Querida Karina, desde hace tiempo quiero hablarte del valor de escoger nosotros mismos el lugar al que queremos pertenecer. No le pertenecemos necesariamente a la ciudad o el país donde la vida nos lleva. Ni a la prisión donde estamos encerrados, como es mi caso.
Cuando en 1981 entré a la cárcel de Leavenworth, les dijeron a todos que yo era un “notorio e incorregible delincuente”. Mi único delito, sin embargo, era pertenecer a un grupo clandestino que luchaba por la independencia de Puerto Rico. Nunca fui convicto de asesinato y, hace poco, en la entrevista que me hicieron, juré que no hay sangre en mis manos. Si acaso, la que indirectamente provoqué que se derramara en Vietnam, peleando en una guerra en la que no creía, pero en la que defendí siempre a mi pelotón.

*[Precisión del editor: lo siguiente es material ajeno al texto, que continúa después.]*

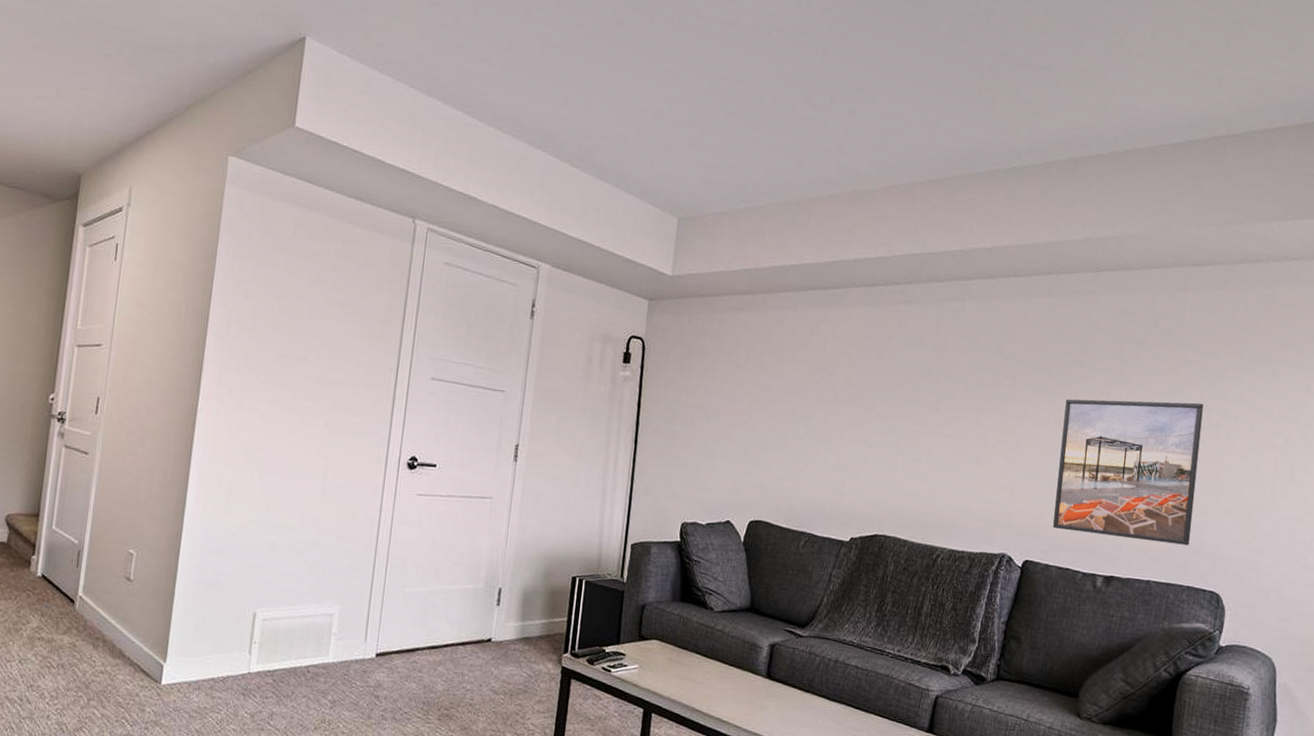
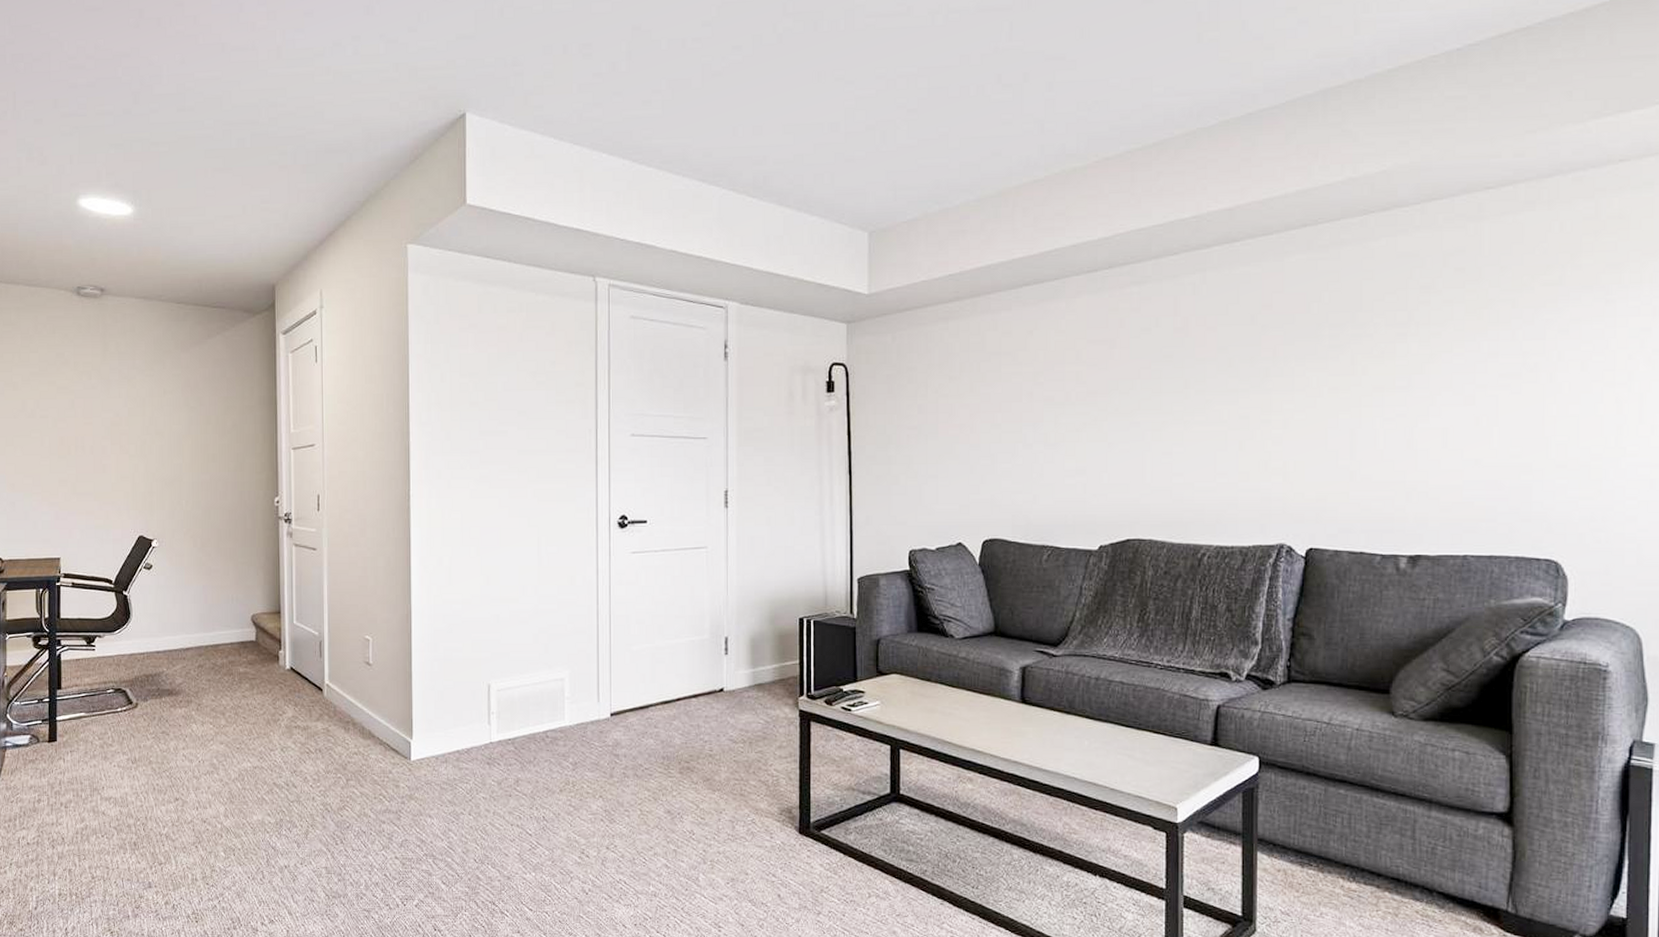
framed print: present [1052,399,1204,546] -> none [1338,346,1517,511]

En los cinco años que pasé en Leavenworth viví terribles experiencias que nunca le he contado a nadie. Estuve recluido en la sección donde cumplían condena miembros de gangas peligrosas y el ambiente era tenso. En 1986 me trasladaron a la prisión de Marion, Illinois. La mañana en que llegué, el alcaide me dijo: “Bienvenido a Marion, que es el lugar donde tú perteneces”.
Esa frase me dejó pensando en que tenía que refugiarme en mí mismo para poder resistir la amenaza del alcaide. No, yo nunca pertenecería a Marion. Mi voluntad era la de seguir siendo libre como ser humano, de cara al único lugar al que pertenezco, que es Puerto Rico.
Le expliqué a mi familia que no quería recibir cartas ni visitas. Corté toda comunicación con el mundo exterior para forjarme un faro interno, una luz que pudiera alumbrarme en aquel régimen de privación sensorial, tan siniestro y oscuro.
En todos estos años he visto morir a muchos hombres, algunos asesinados por otros prisioneros. A esas imágenes uno no se acostumbra nunca. Tampoco cuando mueren por enfermedad. En Terre Haute, hace poco, murió un confinado de 74 años. Unos días antes lo vimos tan débil que otro prisionero tuvo que vestirlo, pues él no tenía fuerzas. Yo fui a verlo a su celda, pero lo encontré tan maltrecho, que me alejé sin decirle una palabra. Tiempo atrás, él había acudido a la corte donde ya había ganado una apelación, basada en impericia del fiscal que intervino en su caso. Pero aún así, la corte no hizo nada y cuando regresó a la prisión había perdido ya toda esperanza. Le pregunté si quería caminar conmigo por el patio, para que habláramos de su problema y me contestó que no quería hacer nada. Comprendí que se había dado por vencido. Era doloroso verlo desesperado, dejándose morir un día tras otro. Llegó el momento en que se derrumbó y lo llevaron a un hospital. Cuatro días más tarde había muerto. Nuestro consuelo fue saber que ya no seguiría sufriendo.
Ese tipo de incidente lo hemos enfrentado a menudo, y nunca puedo distanciarme del drama, del dolor ajeno que siempre me entristece. Será porque he envejecido con los que se mueren, en las mismas condiciones, y todos nos hacemos más frágiles con el tiempo.
En Marion pasé casi un año sin saber de mi familia. Ellos sólo sabían que yo seguía vivo, aunque en solitaria. Respetaron mi decisión a rajatabla, hasta que un día mi madre se apareció en la cárcel. Me avisaron que tenía una visita y nos vimos a través del cristal. Yo debía tener muy mal aspecto, a los hombres en solitaria se nos apaga la mirada. Le dije a mi madre que no entendía qué estaba haciendo allí, cuando le había advertido que no quería visitas. A ella se le asomaron las lágrimas y me dijo que yo no era quien para darle órdenes y que, desde ese momento en adelante me visitaría cada vez que pudiera.
Bajé la cabeza porque yo sólo intentaba evitarle la penuria de los viajes de siete horas hasta esa cárcel y el dolor de verme en malas condiciones. Pero en el fondo sentí un gran consuelo. Ya había aprendido que era capaz de soportar la soledad más implacable. Ahora quedaba disfrutar de mi madre y verla sonreír.
No pertenecí nunca a Marion, como quería el alcaide. Porque pertenezco a un trocito escondido de San Sebastián. Allí está y estará siempre mi lugar en el mundo.